Ariel Center for
Policy Research

A JOURNAL OF POLITICS AND THE ARTS

 

NATIV   ■   Volume Fifteen   ■   Number 4-5 (87-88)  ■  September 2002   ■  Ariel Center for Policy Research

 

SYNOPSIS

 


 

Kissinger, Israel and the Airlift Issue in the 1973 War:
The Manipulations of the Dependency
in Patron-Client Relationships

David Bukay

The pattern of relationships that characterizes superpowers and small states is a patron-client relationship, which is explained on a continuum, from symbiotic relations to complete coerciveness. This is a communication bargaining process, which is exemplified especially during crisis management. We have raised six general assumptions to explain the framework of interactions in patron-client relations, and proved them through the relationship structure between the United States and Israel.

After describing the strategic situation in the Arab-Israeli conflict, and explaining the reason for Israel’s false self-contentment and haughtiness, we have explained the day by day processes that shaped the battlefield in 1973, and in parallel the conduct of relations between the United States and Israel. The issue was the military airlift to Israel, and Kissinger, who was almost the acting president, played the most important role. He had used the Israeli dependency to manipulate Israel through its diplomatic representatives, Ambassador Dinitz and Foreign Minister Eban.
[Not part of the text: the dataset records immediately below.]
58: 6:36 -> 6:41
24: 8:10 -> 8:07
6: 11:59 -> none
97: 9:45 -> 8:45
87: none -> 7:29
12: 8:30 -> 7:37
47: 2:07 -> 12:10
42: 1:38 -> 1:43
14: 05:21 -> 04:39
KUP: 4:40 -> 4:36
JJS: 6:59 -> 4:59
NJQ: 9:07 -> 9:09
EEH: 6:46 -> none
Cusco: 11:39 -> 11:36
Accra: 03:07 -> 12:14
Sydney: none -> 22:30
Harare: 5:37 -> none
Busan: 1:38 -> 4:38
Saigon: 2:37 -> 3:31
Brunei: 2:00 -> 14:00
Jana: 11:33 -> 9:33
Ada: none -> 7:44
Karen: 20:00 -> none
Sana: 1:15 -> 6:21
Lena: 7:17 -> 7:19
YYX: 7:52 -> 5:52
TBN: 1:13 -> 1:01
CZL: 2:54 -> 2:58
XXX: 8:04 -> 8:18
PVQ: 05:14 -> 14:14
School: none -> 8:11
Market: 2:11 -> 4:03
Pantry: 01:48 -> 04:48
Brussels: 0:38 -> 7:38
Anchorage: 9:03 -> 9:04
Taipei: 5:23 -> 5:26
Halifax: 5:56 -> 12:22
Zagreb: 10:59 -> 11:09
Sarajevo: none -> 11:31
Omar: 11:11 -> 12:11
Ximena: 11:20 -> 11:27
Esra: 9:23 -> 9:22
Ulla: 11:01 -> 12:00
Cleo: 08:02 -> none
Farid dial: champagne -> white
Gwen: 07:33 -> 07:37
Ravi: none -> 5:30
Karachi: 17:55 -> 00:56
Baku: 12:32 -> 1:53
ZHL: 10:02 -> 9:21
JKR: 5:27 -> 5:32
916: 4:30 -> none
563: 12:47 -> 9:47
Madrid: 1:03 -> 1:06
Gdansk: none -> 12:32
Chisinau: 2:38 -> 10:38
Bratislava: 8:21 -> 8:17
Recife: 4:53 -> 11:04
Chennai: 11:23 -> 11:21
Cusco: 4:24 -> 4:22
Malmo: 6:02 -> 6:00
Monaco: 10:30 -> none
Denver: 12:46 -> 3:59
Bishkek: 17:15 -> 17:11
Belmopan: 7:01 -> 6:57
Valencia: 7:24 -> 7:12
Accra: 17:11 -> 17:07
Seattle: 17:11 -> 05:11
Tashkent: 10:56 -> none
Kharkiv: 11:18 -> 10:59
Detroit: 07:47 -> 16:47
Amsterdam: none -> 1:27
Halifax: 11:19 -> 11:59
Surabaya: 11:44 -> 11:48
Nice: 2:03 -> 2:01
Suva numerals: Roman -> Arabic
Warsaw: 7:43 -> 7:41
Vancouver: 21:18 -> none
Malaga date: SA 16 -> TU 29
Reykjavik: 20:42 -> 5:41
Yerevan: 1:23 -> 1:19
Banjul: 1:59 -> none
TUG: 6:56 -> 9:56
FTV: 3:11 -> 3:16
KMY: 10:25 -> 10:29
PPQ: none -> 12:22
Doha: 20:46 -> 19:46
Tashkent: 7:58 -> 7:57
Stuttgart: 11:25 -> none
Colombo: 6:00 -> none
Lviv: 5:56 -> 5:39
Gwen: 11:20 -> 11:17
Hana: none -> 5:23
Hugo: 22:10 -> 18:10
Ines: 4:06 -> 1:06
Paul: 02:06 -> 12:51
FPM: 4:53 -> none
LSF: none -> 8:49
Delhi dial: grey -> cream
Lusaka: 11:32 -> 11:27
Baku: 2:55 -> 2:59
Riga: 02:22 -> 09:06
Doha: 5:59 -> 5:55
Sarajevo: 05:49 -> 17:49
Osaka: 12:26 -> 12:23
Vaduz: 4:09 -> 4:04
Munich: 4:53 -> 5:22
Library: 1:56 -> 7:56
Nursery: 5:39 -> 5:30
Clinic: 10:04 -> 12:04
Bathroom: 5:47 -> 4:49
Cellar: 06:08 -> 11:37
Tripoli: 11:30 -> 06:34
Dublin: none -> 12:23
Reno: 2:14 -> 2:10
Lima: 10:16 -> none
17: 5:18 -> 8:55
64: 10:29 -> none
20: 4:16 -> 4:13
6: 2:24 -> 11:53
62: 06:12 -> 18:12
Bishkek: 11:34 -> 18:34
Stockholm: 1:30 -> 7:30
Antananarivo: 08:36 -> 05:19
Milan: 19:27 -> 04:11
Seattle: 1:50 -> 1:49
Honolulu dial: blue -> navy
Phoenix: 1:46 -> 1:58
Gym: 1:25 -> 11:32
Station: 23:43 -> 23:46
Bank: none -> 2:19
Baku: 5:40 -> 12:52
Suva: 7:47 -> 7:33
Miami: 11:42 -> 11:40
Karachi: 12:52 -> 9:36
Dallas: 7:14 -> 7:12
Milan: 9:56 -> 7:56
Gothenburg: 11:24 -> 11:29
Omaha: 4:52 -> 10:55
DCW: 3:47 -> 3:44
The questions we have raised were: What kind of relationship exists between Israel and the United States in this era of crises? How can we explain the reasons for the United States conduct to Israel during the 1973 war? What were the reasons for the prolonged debate on military supply to Israel? Was it a deliberate holdup in order to submit Israel to the United States global interests?

On the face of it, the issue was an internal one, the struggle between the State Department and the Pentagon, but the real issue was a strategic global one, between the United States and the Soviet Union, through the eyes of Kissinger, as to the delineation of their boundaries of interests in the Middle East.

It was Kissinger’s statement to Heikal in the middle of November 1973, which explains our argument best:

The United States policy during the 1973 war in general, and the airlift to Israel in particular, had nothing to do the Arabs and/or Israeli interests. The real issue was directly the strategic balance of power between the superpowers and changing their boundaries of interests in the Middle East.